» **What is required**
Please copy out everything from the line containing "больница в Кызыле примет первых" down to the line containing "Redmi 9C 2/32GB", both included, without the picture.

» **Records**
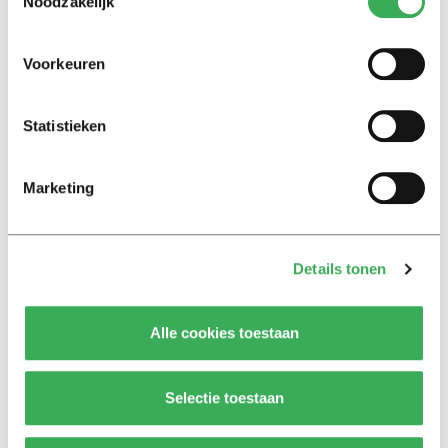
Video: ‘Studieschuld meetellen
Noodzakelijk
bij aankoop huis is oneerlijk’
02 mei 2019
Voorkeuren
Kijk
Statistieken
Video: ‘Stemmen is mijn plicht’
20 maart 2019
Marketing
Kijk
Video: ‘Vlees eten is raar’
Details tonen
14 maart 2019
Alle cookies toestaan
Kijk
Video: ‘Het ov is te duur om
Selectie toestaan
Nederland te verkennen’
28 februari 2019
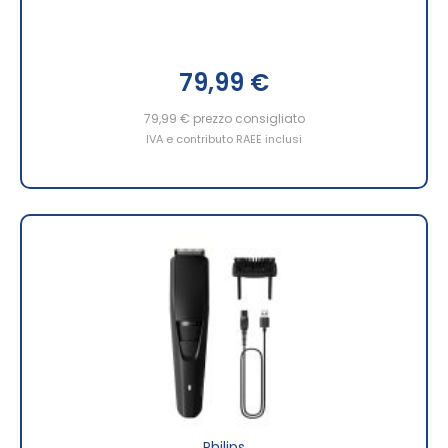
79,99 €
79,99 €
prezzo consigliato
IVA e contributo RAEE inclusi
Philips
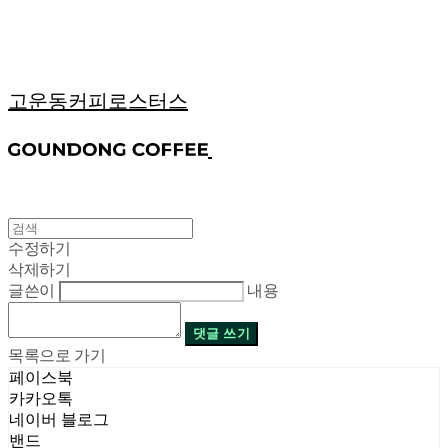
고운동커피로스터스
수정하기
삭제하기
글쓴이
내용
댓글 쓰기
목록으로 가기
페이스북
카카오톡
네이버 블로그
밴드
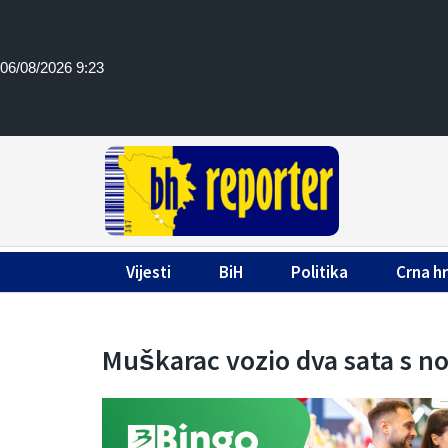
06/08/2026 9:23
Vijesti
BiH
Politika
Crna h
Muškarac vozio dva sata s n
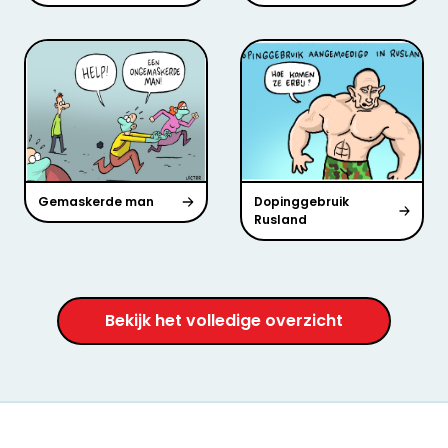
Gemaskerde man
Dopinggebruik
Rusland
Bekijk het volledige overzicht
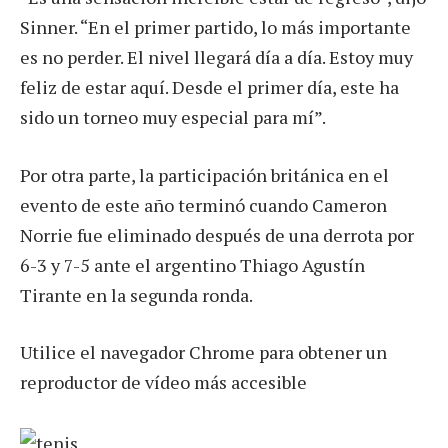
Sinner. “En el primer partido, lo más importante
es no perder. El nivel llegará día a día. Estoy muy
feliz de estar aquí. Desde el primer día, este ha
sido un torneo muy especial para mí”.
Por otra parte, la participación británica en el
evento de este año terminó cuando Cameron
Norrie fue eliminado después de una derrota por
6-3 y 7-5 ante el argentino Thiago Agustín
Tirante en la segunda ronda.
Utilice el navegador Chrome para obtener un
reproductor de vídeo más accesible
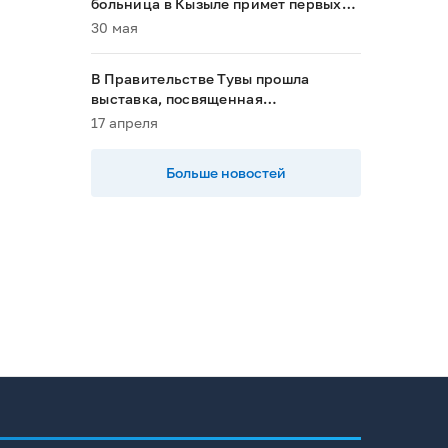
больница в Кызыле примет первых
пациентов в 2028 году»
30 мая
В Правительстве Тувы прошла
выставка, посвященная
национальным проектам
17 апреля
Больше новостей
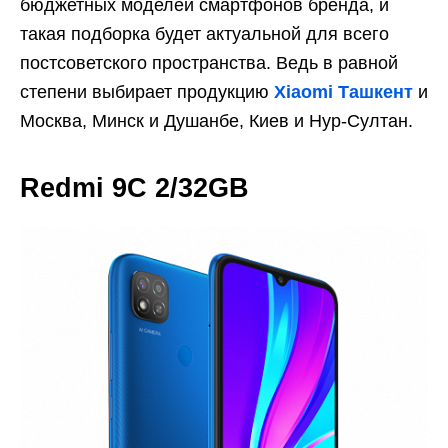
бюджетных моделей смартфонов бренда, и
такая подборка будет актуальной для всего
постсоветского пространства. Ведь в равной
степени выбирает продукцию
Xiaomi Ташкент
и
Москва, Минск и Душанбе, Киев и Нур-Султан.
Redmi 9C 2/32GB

---

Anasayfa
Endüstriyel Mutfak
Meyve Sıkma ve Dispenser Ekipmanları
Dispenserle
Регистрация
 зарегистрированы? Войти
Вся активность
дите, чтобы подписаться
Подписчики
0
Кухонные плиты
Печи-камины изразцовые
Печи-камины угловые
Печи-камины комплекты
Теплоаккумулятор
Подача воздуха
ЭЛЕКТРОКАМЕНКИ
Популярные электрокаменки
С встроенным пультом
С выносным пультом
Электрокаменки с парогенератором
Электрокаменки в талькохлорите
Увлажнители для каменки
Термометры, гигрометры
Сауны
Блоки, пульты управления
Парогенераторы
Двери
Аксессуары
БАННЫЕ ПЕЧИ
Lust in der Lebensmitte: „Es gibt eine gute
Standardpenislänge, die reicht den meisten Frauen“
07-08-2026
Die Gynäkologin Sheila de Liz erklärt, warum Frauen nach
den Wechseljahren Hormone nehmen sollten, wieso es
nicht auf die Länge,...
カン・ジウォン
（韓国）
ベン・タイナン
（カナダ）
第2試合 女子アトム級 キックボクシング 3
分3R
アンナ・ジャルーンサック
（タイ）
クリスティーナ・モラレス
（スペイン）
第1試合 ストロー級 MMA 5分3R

» **Your solution**
больница в Кызыле примет первых
пациентов в 2028 году»
30 мая
В Правительстве Тувы прошла
выставка, посвященная
национальным проектам
17 апреля
Больше новостей
бюджетных моделей смартфонов бренда, и
такая подборка будет актуальной для всего
постсоветского пространства. Ведь в равной
степени выбирает продукцию
Xiaomi Ташкент
и
Москва, Минск и Душанбе, Киев и Нур-Султан.
Redmi 9C 2/32GB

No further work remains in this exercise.